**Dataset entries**
Start of Block
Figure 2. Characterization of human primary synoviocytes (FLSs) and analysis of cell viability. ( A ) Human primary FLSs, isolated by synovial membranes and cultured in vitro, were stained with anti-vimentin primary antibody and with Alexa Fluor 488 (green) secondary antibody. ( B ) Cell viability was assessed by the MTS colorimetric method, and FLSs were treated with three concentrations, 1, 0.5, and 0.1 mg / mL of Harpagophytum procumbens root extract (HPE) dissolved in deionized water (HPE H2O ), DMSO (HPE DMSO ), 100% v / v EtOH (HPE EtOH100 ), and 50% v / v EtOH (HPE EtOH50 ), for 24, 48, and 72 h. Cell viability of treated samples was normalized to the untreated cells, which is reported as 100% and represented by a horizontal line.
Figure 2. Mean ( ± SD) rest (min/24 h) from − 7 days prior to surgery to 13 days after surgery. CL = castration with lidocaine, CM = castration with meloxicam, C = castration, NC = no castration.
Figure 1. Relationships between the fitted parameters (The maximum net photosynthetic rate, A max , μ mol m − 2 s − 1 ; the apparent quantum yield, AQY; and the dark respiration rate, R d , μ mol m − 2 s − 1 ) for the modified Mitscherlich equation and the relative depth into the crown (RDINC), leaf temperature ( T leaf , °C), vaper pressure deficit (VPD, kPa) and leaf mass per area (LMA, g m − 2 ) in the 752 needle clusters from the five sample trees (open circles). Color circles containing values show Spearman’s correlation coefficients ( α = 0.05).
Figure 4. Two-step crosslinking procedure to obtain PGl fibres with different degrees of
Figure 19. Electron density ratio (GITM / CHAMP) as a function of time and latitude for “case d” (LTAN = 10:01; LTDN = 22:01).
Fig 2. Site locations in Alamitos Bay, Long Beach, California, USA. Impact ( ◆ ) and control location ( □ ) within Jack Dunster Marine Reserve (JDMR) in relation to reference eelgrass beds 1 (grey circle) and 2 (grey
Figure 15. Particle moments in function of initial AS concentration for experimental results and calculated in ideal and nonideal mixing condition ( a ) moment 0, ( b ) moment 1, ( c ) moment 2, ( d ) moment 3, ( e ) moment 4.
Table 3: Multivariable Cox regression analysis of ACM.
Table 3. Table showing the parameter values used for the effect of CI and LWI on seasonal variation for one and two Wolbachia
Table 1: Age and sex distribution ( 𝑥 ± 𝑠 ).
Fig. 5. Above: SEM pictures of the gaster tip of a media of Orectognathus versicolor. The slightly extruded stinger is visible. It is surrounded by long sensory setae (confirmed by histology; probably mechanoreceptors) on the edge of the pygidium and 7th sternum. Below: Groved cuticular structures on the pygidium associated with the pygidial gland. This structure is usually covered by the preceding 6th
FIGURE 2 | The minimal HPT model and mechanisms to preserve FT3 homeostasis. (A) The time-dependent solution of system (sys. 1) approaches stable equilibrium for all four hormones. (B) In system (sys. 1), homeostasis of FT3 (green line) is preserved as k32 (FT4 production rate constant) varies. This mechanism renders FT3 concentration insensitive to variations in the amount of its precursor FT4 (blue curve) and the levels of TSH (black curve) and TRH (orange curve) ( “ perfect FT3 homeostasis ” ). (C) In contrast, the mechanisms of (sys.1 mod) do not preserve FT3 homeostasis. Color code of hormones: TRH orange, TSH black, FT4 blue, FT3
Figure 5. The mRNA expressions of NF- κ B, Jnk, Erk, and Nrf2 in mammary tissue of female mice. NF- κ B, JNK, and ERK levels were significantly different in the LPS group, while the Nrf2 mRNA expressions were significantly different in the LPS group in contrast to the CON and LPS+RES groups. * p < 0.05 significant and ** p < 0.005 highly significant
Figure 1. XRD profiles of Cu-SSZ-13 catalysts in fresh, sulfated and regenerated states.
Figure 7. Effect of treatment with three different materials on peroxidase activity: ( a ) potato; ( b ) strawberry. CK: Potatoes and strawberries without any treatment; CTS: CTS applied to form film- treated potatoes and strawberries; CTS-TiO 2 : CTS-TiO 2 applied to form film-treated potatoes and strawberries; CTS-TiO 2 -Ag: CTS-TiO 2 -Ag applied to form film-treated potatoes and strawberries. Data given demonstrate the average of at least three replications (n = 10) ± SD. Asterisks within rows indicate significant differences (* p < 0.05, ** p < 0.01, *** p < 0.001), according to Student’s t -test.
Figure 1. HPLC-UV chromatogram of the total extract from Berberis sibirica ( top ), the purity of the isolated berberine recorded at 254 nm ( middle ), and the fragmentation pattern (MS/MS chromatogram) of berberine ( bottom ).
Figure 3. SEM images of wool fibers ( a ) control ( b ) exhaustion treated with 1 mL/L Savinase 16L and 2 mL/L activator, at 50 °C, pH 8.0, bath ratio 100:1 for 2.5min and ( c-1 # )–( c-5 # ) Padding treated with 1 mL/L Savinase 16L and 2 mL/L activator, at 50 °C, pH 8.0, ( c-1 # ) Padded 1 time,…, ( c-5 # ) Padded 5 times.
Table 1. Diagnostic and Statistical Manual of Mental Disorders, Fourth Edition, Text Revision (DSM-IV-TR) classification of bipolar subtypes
End of Block
**ASSIGNMENT**
From beginning to end, the data must be duplicated exactly.

**ANSWER BOX**
Figure 2. Characterization of human primary synoviocytes (FLSs) and analysis of cell viability. ( A ) Human primary FLSs, isolated by synovial membranes and cultured in vitro, were stained with anti-vimentin primary antibody and with Alexa Fluor 488 (green) secondary antibody. ( B ) Cell viability was assessed by the MTS colorimetric method, and FLSs were treated with three concentrations, 1, 0.5, and 0.1 mg / mL of Harpagophytum procumbens root extract (HPE) dissolved in deionized water (HPE H2O ), DMSO (HPE DMSO ), 100% v / v EtOH (HPE EtOH100 ), and 50% v / v EtOH (HPE EtOH50 ), for 24, 48, and 72 h. Cell viability of treated samples was normalized to the untreated cells, which is reported as 100% and represented by a horizontal line.
Figure 2. Mean ( ± SD) rest (min/24 h) from − 7 days prior to surgery to 13 days after surgery. CL = castration with lidocaine, CM = castration with meloxicam, C = castration, NC = no castration.
Figure 1. Relationships between the fitted parameters (The maximum net photosynthetic rate, A max , μ mol m − 2 s − 1 ; the apparent quantum yield, AQY; and the dark respiration rate, R d , μ mol m − 2 s − 1 ) for the modified Mitscherlich equation and the relative depth into the crown (RDINC), leaf temperature ( T leaf , °C), vaper pressure deficit (VPD, kPa) and leaf mass per area (LMA, g m − 2 ) in the 752 needle clusters from the five sample trees (open circles). Color circles containing values show Spearman’s correlation coefficients ( α = 0.05).
Figure 4. Two-step crosslinking procedure to obtain PGl fibres with different degrees of
Figure 19. Electron density ratio (GITM / CHAMP) as a function of time and latitude for “case d” (LTAN = 10:01; LTDN = 22:01).
Fig 2. Site locations in Alamitos Bay, Long Beach, California, USA. Impact ( ◆ ) and control location ( □ ) within Jack Dunster Marine Reserve (JDMR) in relation to reference eelgrass beds 1 (grey circle) and 2 (grey
Figure 15. Particle moments in function of initial AS concentration for experimental results and calculated in ideal and nonideal mixing condition ( a ) moment 0, ( b ) moment 1, ( c ) moment 2, ( d ) moment 3, ( e ) moment 4.
Table 3: Multivariable Cox regression analysis of ACM.
Table 3. Table showing the parameter values used for the effect of CI and LWI on seasonal variation for one and two Wolbachia
Table 1: Age and sex distribution ( 𝑥 ± 𝑠 ).
Fig. 5. Above: SEM pictures of the gaster tip of a media of Orectognathus versicolor. The slightly extruded stinger is visible. It is surrounded by long sensory setae (confirmed by histology; probably mechanoreceptors) on the edge of the pygidium and 7th sternum. Below: Groved cuticular structures on the pygidium associated with the pygidial gland. This structure is usually covered by the preceding 6th
FIGURE 2 | The minimal HPT model and mechanisms to preserve FT3 homeostasis. (A) The time-dependent solution of system (sys. 1) approaches stable equilibrium for all four hormones. (B) In system (sys. 1), homeostasis of FT3 (green line) is preserved as k32 (FT4 production rate constant) varies. This mechanism renders FT3 concentration insensitive to variations in the amount of its precursor FT4 (blue curve) and the levels of TSH (black curve) and TRH (orange curve) ( “ perfect FT3 homeostasis ” ). (C) In contrast, the mechanisms of (sys.1 mod) do not preserve FT3 homeostasis. Color code of hormones: TRH orange, TSH black, FT4 blue, FT3
Figure 5. The mRNA expressions of NF- κ B, Jnk, Erk, and Nrf2 in mammary tissue of female mice. NF- κ B, JNK, and ERK levels were significantly different in the LPS group, while the Nrf2 mRNA expressions were significantly different in the LPS group in contrast to the CON and LPS+RES groups. * p < 0.05 significant and ** p < 0.005 highly significant
Figure 1. XRD profiles of Cu-SSZ-13 catalysts in fresh, sulfated and regenerated states.
Figure 7. Effect of treatment with three different materials on peroxidase activity: ( a ) potato; ( b ) strawberry. CK: Potatoes and strawberries without any treatment; CTS: CTS applied to form film- treated potatoes and strawberries; CTS-TiO 2 : CTS-TiO 2 applied to form film-treated potatoes and strawberries; CTS-TiO 2 -Ag: CTS-TiO 2 -Ag applied to form film-treated potatoes and strawberries. Data given demonstrate the average of at least three replications (n = 10) ± SD. Asterisks within rows indicate significant differences (* p < 0.05, ** p < 0.01, *** p < 0.001), according to Student’s t -test.
Figure 1. HPLC-UV chromatogram of the total extract from Berberis sibirica ( top ), the purity of the isolated berberine recorded at 254 nm ( middle ), and the fragmentation pattern (MS/MS chromatogram) of berberine ( bottom ).
Figure 3. SEM images of wool fibers ( a ) control ( b ) exhaustion treated with 1 mL/L Savinase 16L and 2 mL/L activator, at 50 °C, pH 8.0, bath ratio 100:1 for 2.5min and ( c-1 # )–( c-5 # ) Padding treated with 1 mL/L Savinase 16L and 2 mL/L activator, at 50 °C, pH 8.0, ( c-1 # ) Padded 1 time,…, ( c-5 # ) Padded 5 times.
Table 1. Diagnostic and Statistical Manual of Mental Disorders, Fourth Edition, Text Revision (DSM-IV-TR) classification of bipolar subtypes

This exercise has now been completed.